*Aim of the exercise*: Your answer needs to include each line of the records in which the string "huge" can be found.

*Record set*:

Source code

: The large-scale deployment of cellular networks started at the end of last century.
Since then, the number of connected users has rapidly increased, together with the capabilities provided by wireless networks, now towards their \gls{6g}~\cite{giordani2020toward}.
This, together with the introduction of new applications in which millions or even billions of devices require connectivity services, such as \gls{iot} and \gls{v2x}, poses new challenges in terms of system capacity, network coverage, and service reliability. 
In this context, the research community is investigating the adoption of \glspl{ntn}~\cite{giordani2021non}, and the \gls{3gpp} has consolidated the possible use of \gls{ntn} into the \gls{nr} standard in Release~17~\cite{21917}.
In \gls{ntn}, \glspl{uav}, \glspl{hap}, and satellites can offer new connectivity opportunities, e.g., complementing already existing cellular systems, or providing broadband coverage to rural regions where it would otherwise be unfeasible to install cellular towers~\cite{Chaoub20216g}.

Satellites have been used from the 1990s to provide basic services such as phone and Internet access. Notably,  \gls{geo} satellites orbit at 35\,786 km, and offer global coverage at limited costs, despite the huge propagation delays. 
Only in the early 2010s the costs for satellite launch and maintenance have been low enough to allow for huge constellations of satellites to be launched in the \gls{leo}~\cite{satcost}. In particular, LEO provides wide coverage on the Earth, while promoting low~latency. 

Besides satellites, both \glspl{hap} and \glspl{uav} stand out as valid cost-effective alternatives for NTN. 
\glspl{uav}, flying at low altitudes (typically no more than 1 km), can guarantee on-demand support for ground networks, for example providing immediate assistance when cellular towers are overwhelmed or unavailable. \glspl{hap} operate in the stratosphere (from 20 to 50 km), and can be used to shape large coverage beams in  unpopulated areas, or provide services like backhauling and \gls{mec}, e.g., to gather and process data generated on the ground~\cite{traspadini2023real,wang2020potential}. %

*Response area*:
Satellites have been used from the 1990s to provide basic services such as phone and Internet access. Notably,  \gls{geo} satellites orbit at 35\,786 km, and offer global coverage at limited costs, despite the huge propagation delays. 
Only in the early 2010s the costs for satellite launch and maintenance have been low enough to allow for huge constellations of satellites to be launched in the \gls{leo}~\cite{satcost}. In particular, LEO provides wide coverage on the Earth, while promoting low~latency. 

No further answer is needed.